Nebula Award Stories 1965 Explained

Nebula Award Stories 1965
Editor:Damon Knight
Cover Artist:Donald Crews and Ann Crews
Country:United States
Language:English
Series:Nebula Award Stories
Genre:Science fiction
Publisher:Doubleday 1966 (US)
Gollancz 1967 (UK)
Media Type:Print (hardcover)
Pages:xii, 299
Oclc:45032759
Followed By:Nebula Award Stories Two

Nebula Award Stories 1965 is an anthology of science fiction short works edited by Damon Knight. It was first published in hardcover by Doubleday in 1966, with a Science Fiction Book Club edition following in October of the same year. The first British edition was published by Gollancz in 1967. Paperback editions followed from Pocket Books in the U.S. in November 1967 (reprinted in October 1968 and December 1969), and New English Library in the U.K. in April 1969. The U.K. and paperback editions bore the variant title Nebula Award Stories 1. The book was more recently reissued by Stealth Press in hardcover in February 2001. It has also been published in German.

Summary

The book collects pieces published in 1965 that won or were nominated for the Nebula Awards for novella, novelette and short story for the year 1966, together with an introduction by the editor. Not all non-winning pieces nominated for the awards were included.

Contents

Reception

P. Schuyler Miller, reviewing the anthology for Analog, took a clinical approach, discussing the founding of the sponsoring organization, its institution of the Nebula Awards and the first awards themselves before proceeding to the book (already projected as the "first in a series of annual anthologies") and its contents. Without evaluating the book as a whole, he reviews the pieces included separately by the categories in which they were nominated, making note of those that first appeared in Analog. Of the co-winning novellas, he calls the Aldiss story "something of a stunt," but feels Zelazny's "He Who Shapes" "has a good deal more meat in it," approving its treatment of character. He finds the same author's winning novelette, "The Doors of His Face, the Lamps of His Mouth" "a forceful story." In the category of best short story he prefers Schmitz's, which "has his unique flavor" to Ellison's winning piece, while stating "I can't complain, since I didn't vote." Of the remaining runners-up, he characterizes Niven's as "a scientific problem story," Dickson's as a "black comedy" and Ballard's as "one of his strangest stories."[1]

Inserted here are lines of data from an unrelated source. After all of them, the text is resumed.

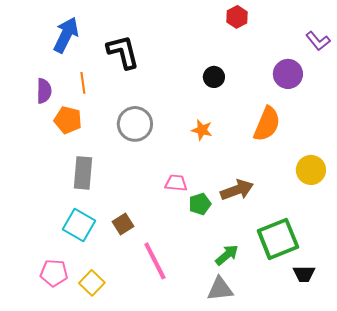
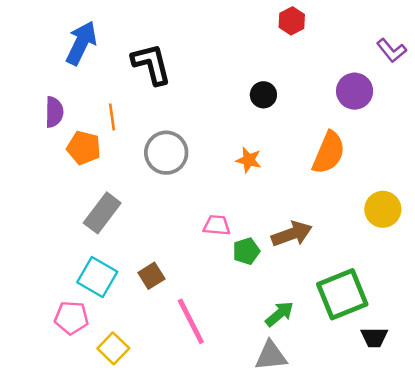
orange line: (83, 83) -> (112, 117), moved
gray rectangle: (83, 173) -> (102, 213), turned 32
pink pentagon: (54, 273) -> (71, 318), moved

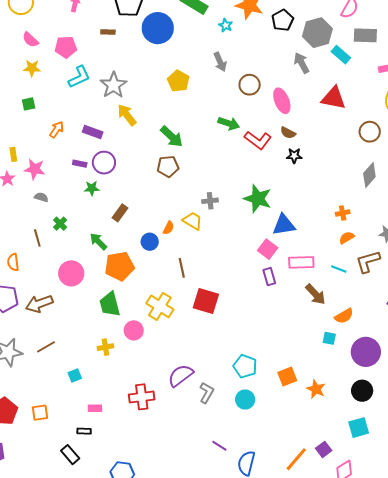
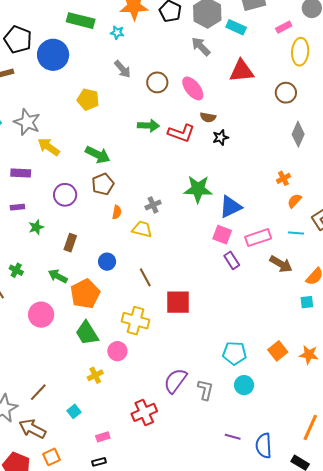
purple circle: (104, 163) -> (65, 195), moved
orange semicircle: (168, 228) -> (117, 212), moved
brown arrow: (39, 304) -> (32, 429), moved, turned 64

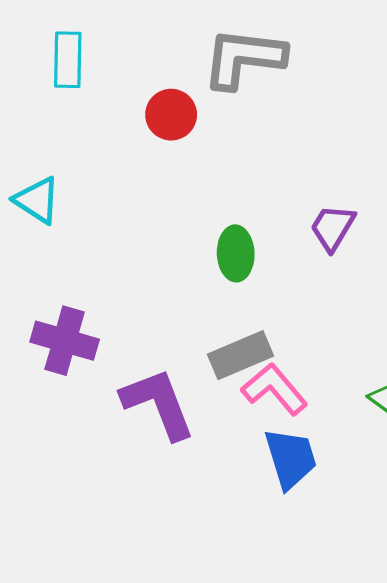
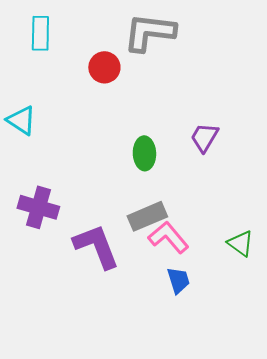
blue trapezoid: (291, 458) -> (178, 280), size x0.7

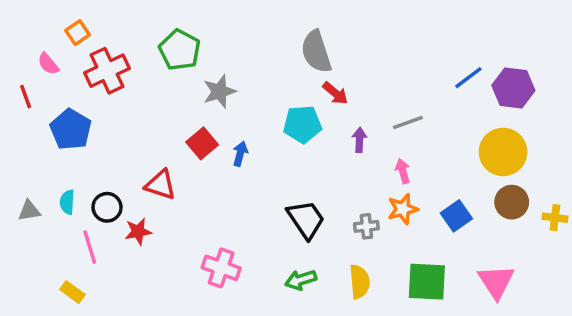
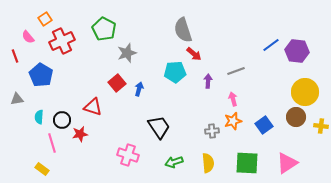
yellow circle: (503, 152) -> (305, 92), moved
gray triangle: (29, 211) -> (17, 99), moved
black trapezoid: (306, 219) -> (159, 127), moved
pink triangle: (496, 282) -> (287, 163), turned 30

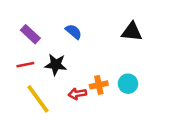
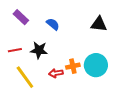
purple rectangle: (30, 34) -> (21, 17), moved
cyan circle: (128, 84) -> (96, 65), size x1.5

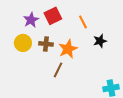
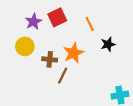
brown cross: (46, 44) -> (50, 59), moved

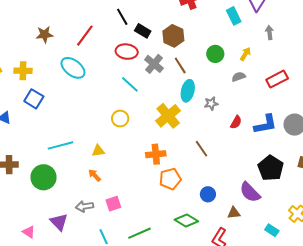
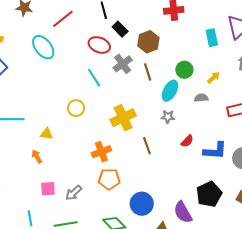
cyan ellipse: (188, 91) -> (170, 91), moved
brown line: (201, 149) -> (147, 146), moved
orange cross: (156, 154) -> (101, 152), turned -30
blue circle: (208, 194) -> (142, 204), size x1.5
gray arrow: (85, 206) -> (74, 193), moved, turned -48

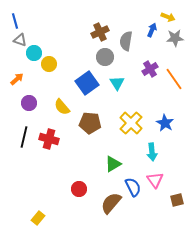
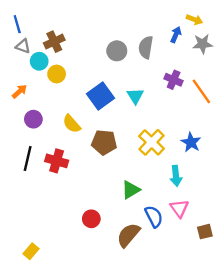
brown cross: (100, 32) -> (54, 42), moved
gray circle: (105, 57) -> (117, 51), moved
purple cross: (150, 69) -> (174, 80), turned -35
yellow rectangle: (38, 218) -> (31, 251), moved

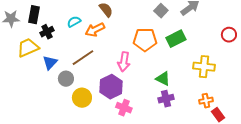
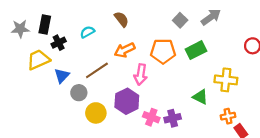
orange arrow: (95, 30) -> (125, 50), moved
green triangle: (163, 79) -> (200, 97), moved
purple cross: (166, 99) -> (173, 118), moved
pink cross: (124, 108) -> (151, 117), moved

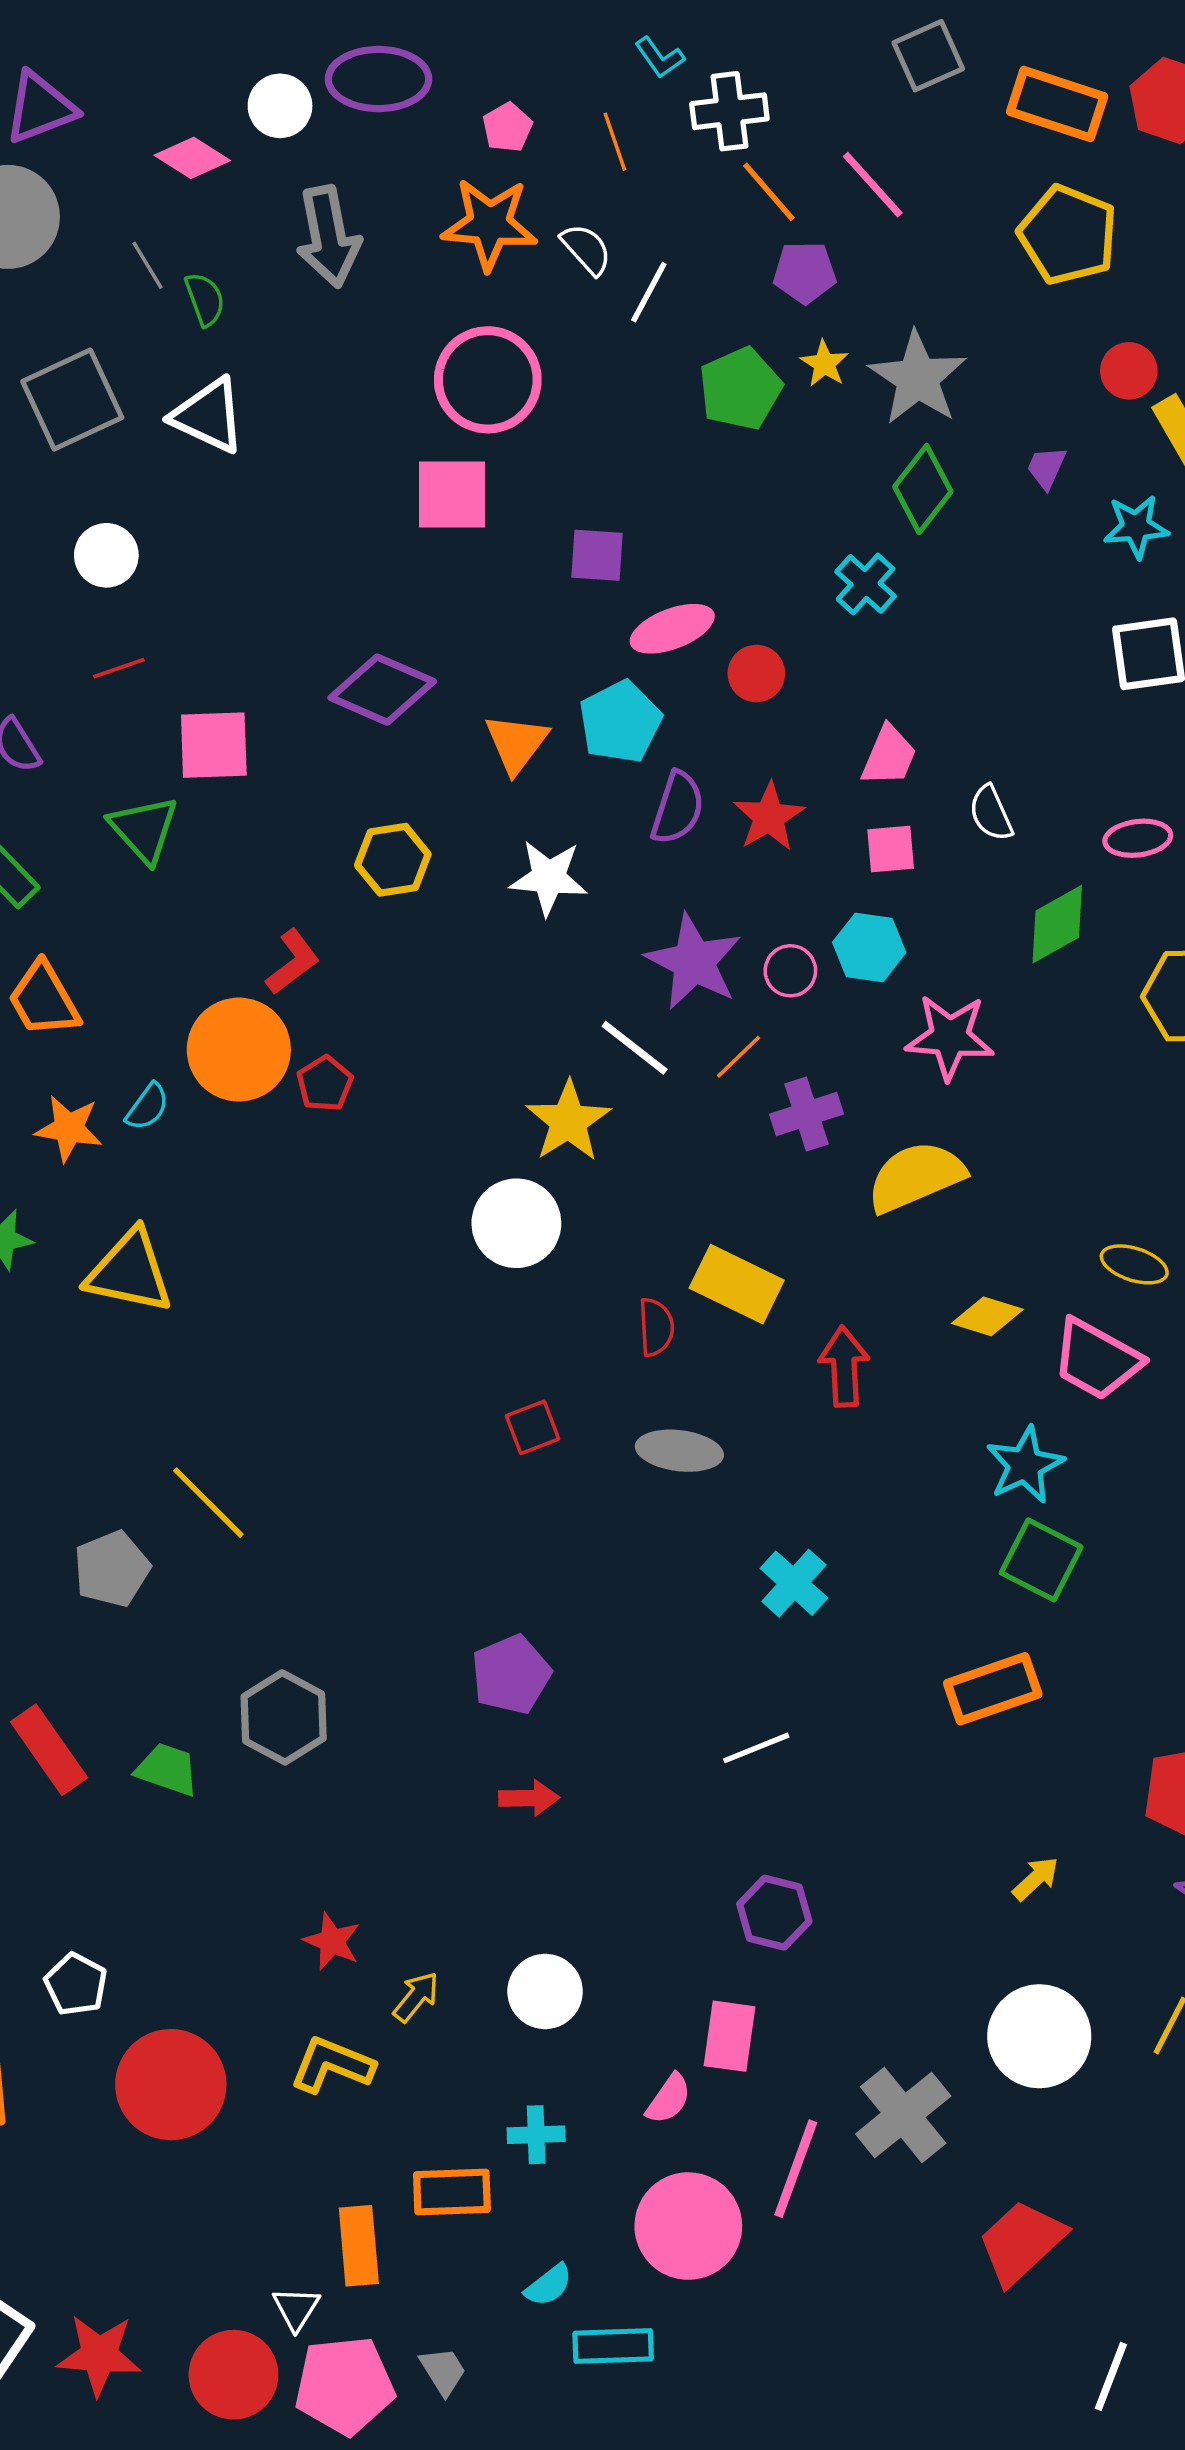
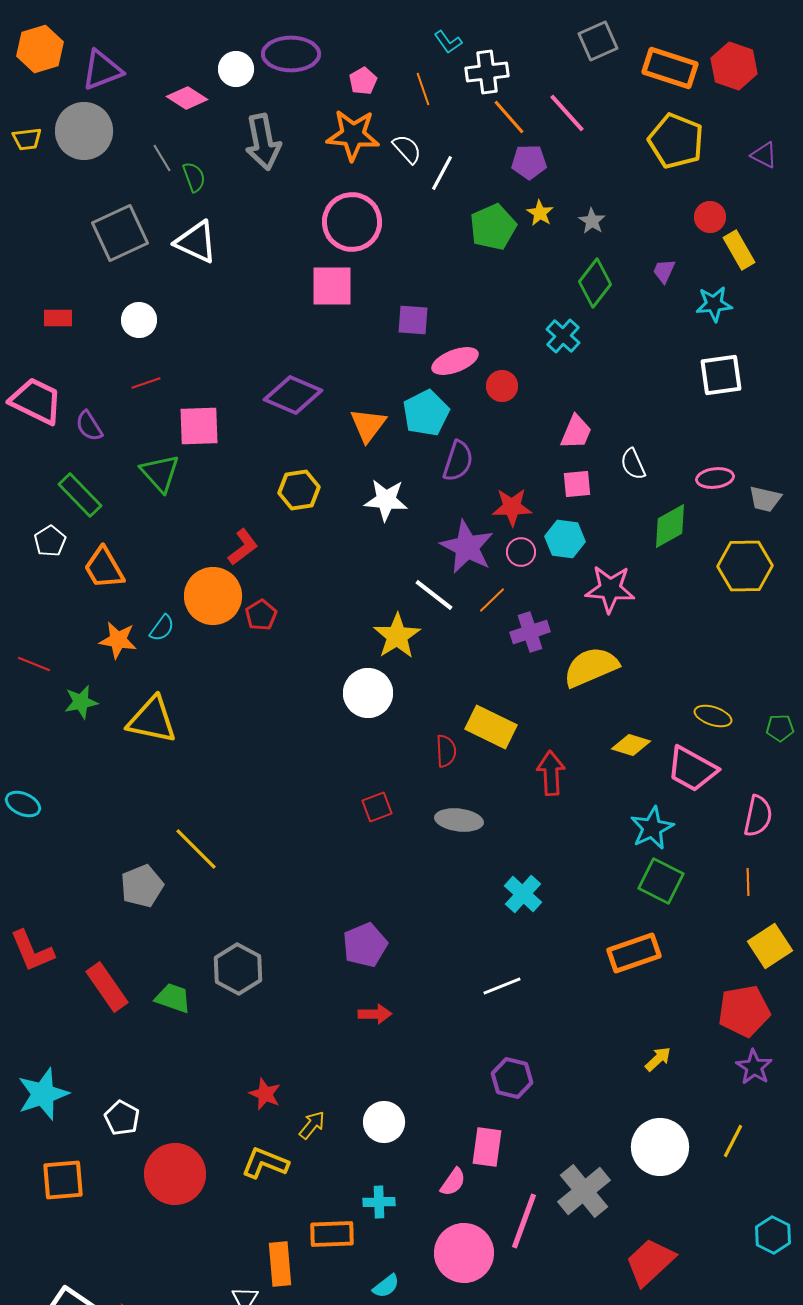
gray star: (918, 378) -> (592, 221), size x0.5
red star: (769, 817) -> (512, 507), moved, turned 30

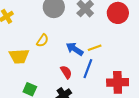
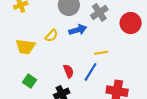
blue arrow: (75, 49) -> (78, 30), moved, turned 120

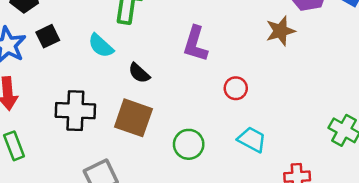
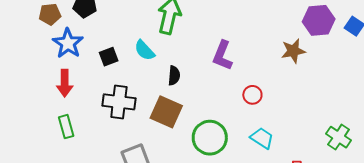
black square: (48, 36) -> (109, 57), moved
black semicircle: (139, 73) -> (174, 76), turned -132
green circle: (189, 144) -> (210, 138), size x1.4

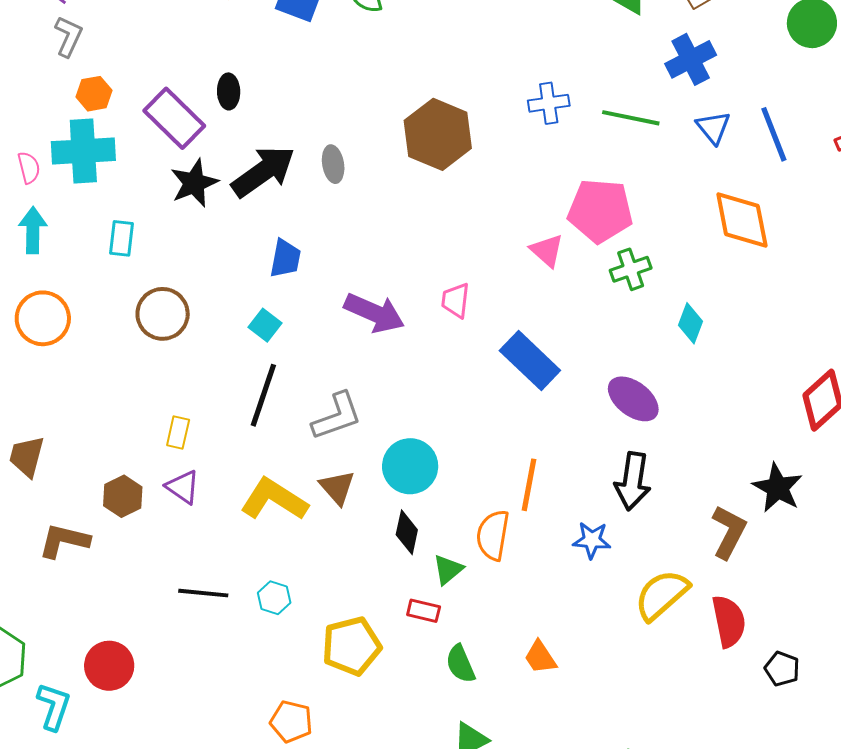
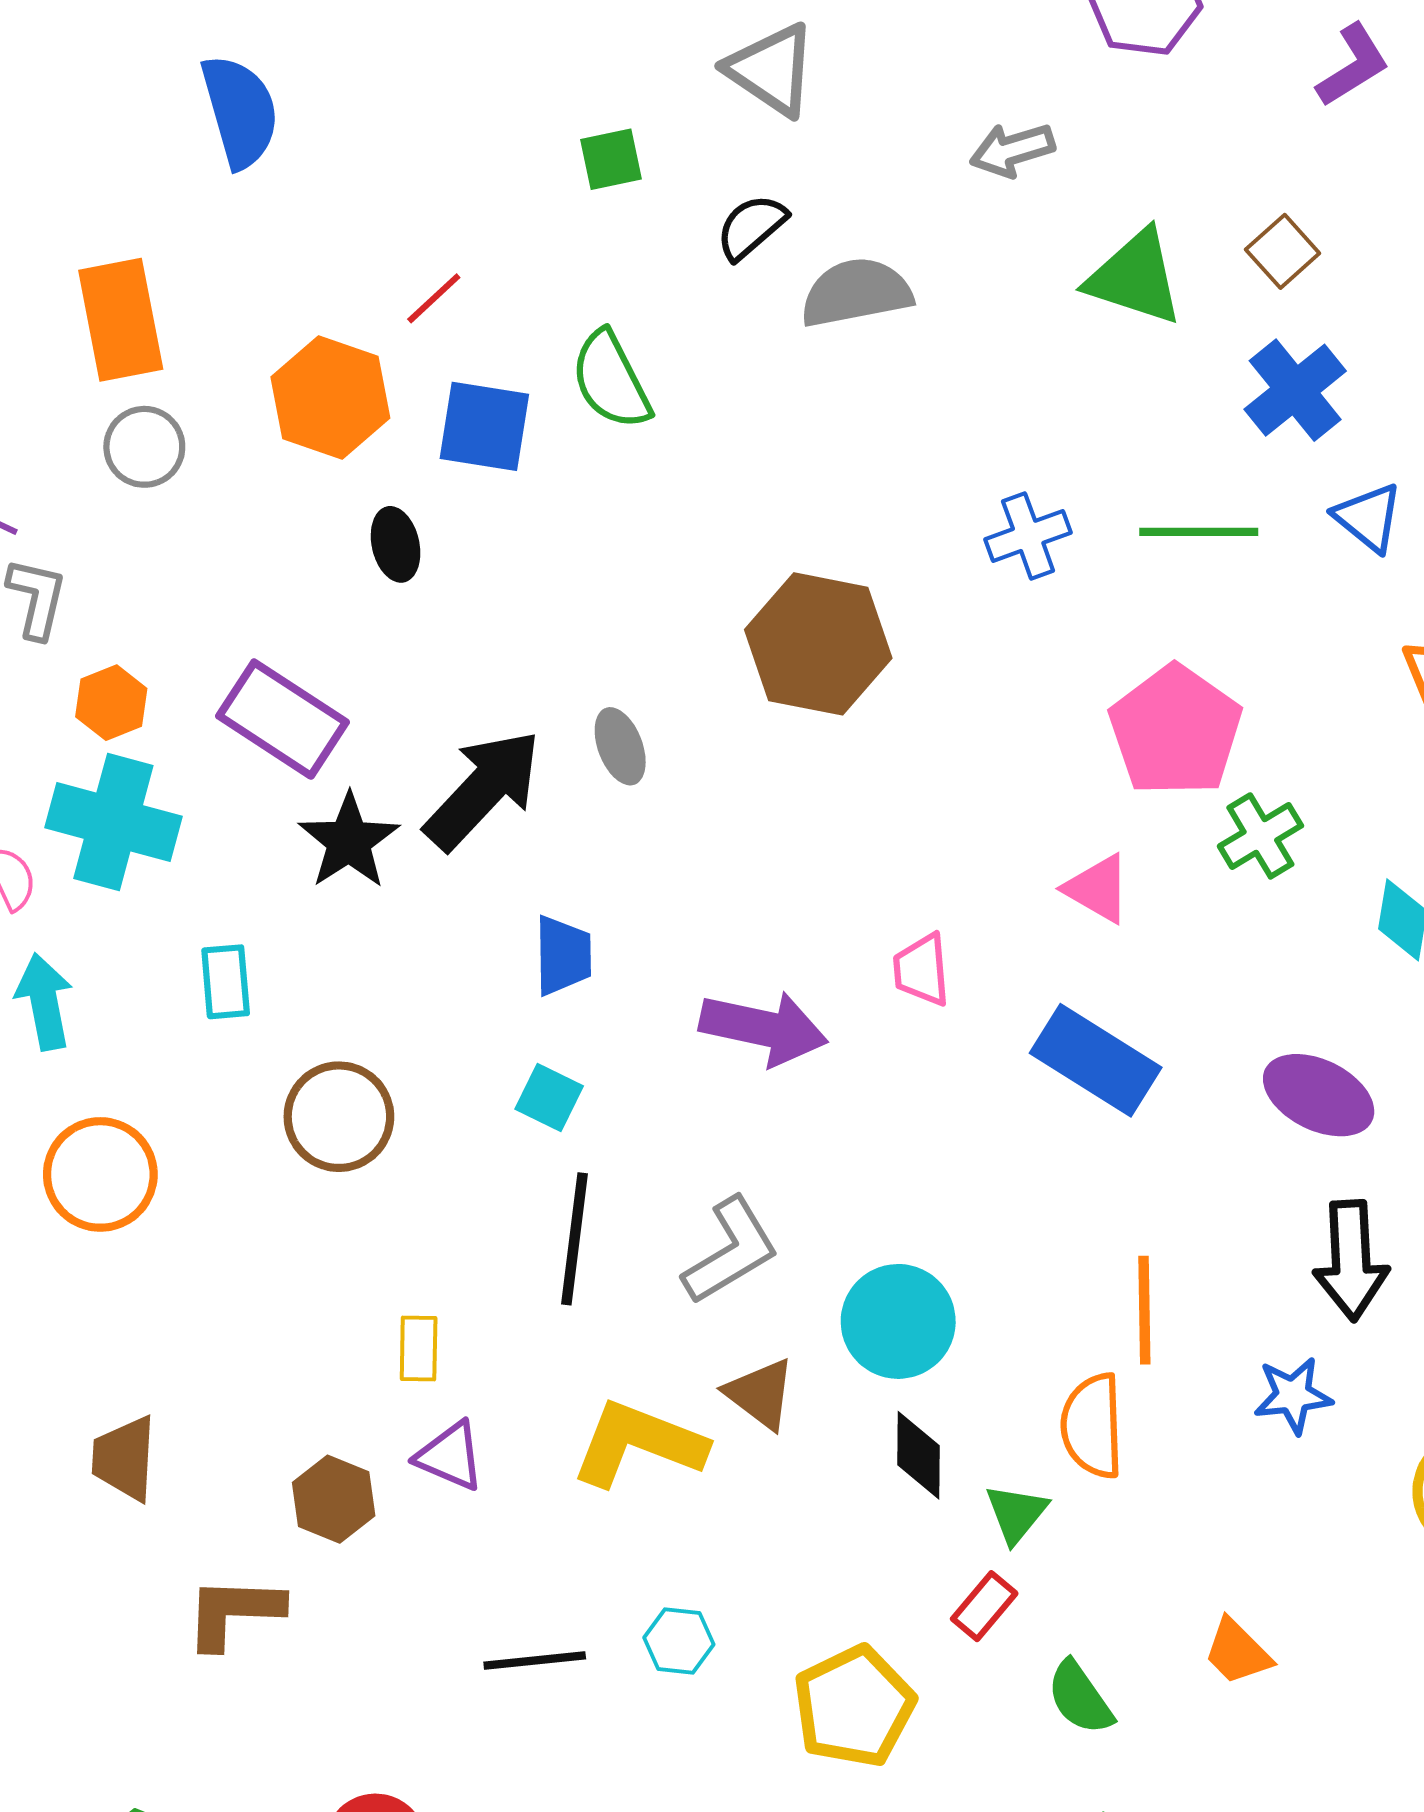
black ellipse: (229, 91) -> (396, 544), moved
cyan cross: (83, 151) -> (113, 822), turned 30
pink pentagon: (600, 211) -> (1175, 731), turned -30
pink triangle: (547, 251) -> (1098, 889), moved
red rectangle: (424, 611) -> (984, 1606), turned -52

The book was also reviewed by Judith Merril in The Magazine of Fantasy & Science Fiction v. 32, no. 1, January 1967, Tony Sudbery in Vector 45, July 1967, and (retrospectively) by Jonathan Strahan in Locus #486, July 2001, Don D'Ammassa in Science Fiction Chronicle #214, July 2001, and Paul Levinson in The New York Review of Science Fiction no. 165, May 2002.

Notes and References

  1. Miller, P. Schuyler. "The Reference Library," in Analog Science Fiction Science Fact, v. 79, no. 2, April 1967, pages 165-166.